● **Extract**:
----------------

- The paper presents OmniParser V2, a unified visual text parsing framework using a two-stage Structured-Points-of-Thought (SPOT) prompting strategy to consolidate multiple tasks.
- The two-stage SPOT strategy and token-router decoder decouple tasks, leading to state-of-the-art results across text spotting, KIE, table recognition, and layout analysis benchmarks.
- The Structured-Points-of-Thought (SPOT) strategy demonstrates generality by improving text processing performance when integrated into Multimodal Large Language Models (MLLMs).
The paper presents OmniParser V2, a unified framework for visually-situated text parsing (VsTP) that consolidates tasks such as scene text spotting, key information extraction (KIE), table recognition, and layout analysis into a single encoder‐decoder architecture. The central innovation is the Structured-Points-of-Thought (SPOT) prompting strategy, which decomposes the parsing process into two distinct stages to improve both performance and interpretability.

----------------

● **Explore the material**:
a – In the OmniParser V2 summary, into how many stages does the SPOT prompting strategy decompose the parsing process?
b – Write the next part of the OmniParser V2 summary, starting right after its final sentence.

● **Records supplied**:

----------------

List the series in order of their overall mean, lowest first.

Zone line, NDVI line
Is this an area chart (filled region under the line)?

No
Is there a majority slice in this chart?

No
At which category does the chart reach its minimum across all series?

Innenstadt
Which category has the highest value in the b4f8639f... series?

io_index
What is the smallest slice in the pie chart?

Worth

----------------

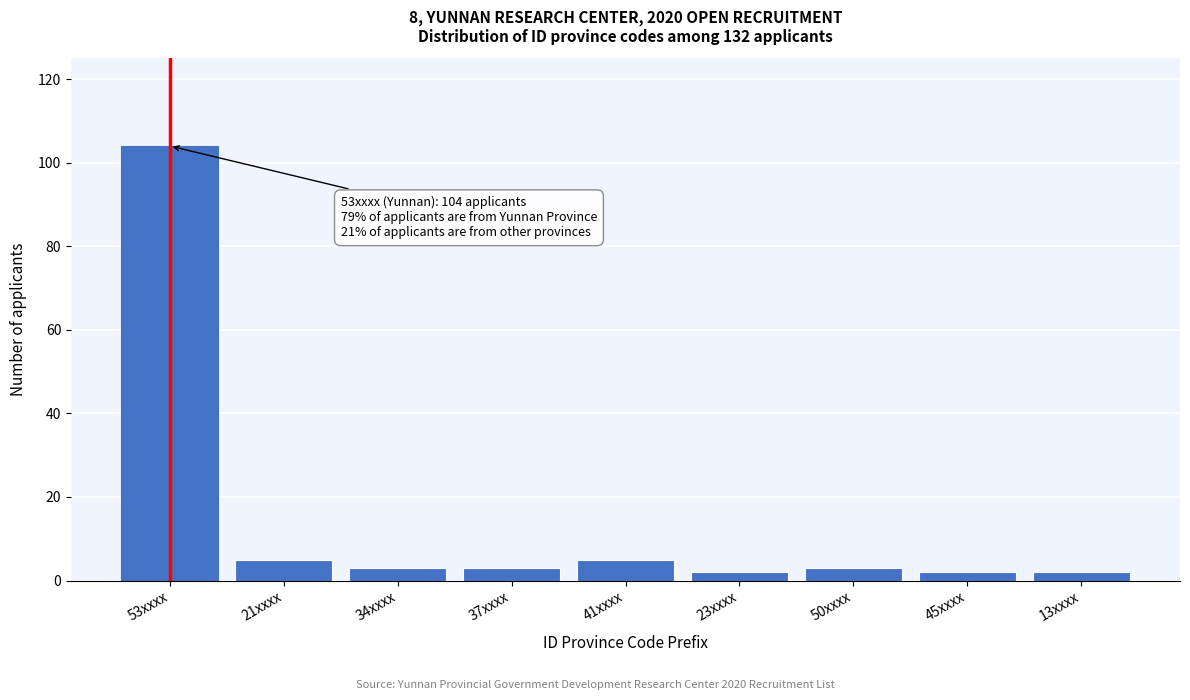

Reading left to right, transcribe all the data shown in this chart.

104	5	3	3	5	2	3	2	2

----------------

● **Activity answers**:
a – Two stages.

b –
The first stage generates a structured points sequence that encodes center point tokens representing the spatial locations of text instances along with structural tokens (e.g., those indicating task-specific markup like {address} or {tr}). By normalizing and quantizing image coordinates into discrete tokens, this intermediate representation provides an effective abstraction for mapping between raw visual input and high-level document structures. In the second stage, the shared decoder, implemented via a token-router-based architecture that leverages a simplified mixture-of-experts (MoE) design, simultaneously produces polygon outlines (or bounding boxes) and content sequences for text recognition. This decoupling of spatial localization and textual transcription results in a reduction of sequence length and associated error accumulation, thus enhancing overall generalization.
Key design elements and contributions include:
- Unified Modeling Paradigm: Instead of relying on task-specific branches and external post-processing (e.g., OCR engines), the framework uses a shared encoder based on Swin-B and a token-router-based shared decoder to handle all VsTP tasks in an end-to-end manner. This reduces model complexity and mitigates modal isolation.
- Token-Router-Based Shared Decoder: The decoder divides each token’s computation over three specialized feed-forward networks (FFNs) that correspond to structured, detection, and recognition tokens. This explicit supervision of token types improves training convergence and reduces redundancy compared with native MoE decoders.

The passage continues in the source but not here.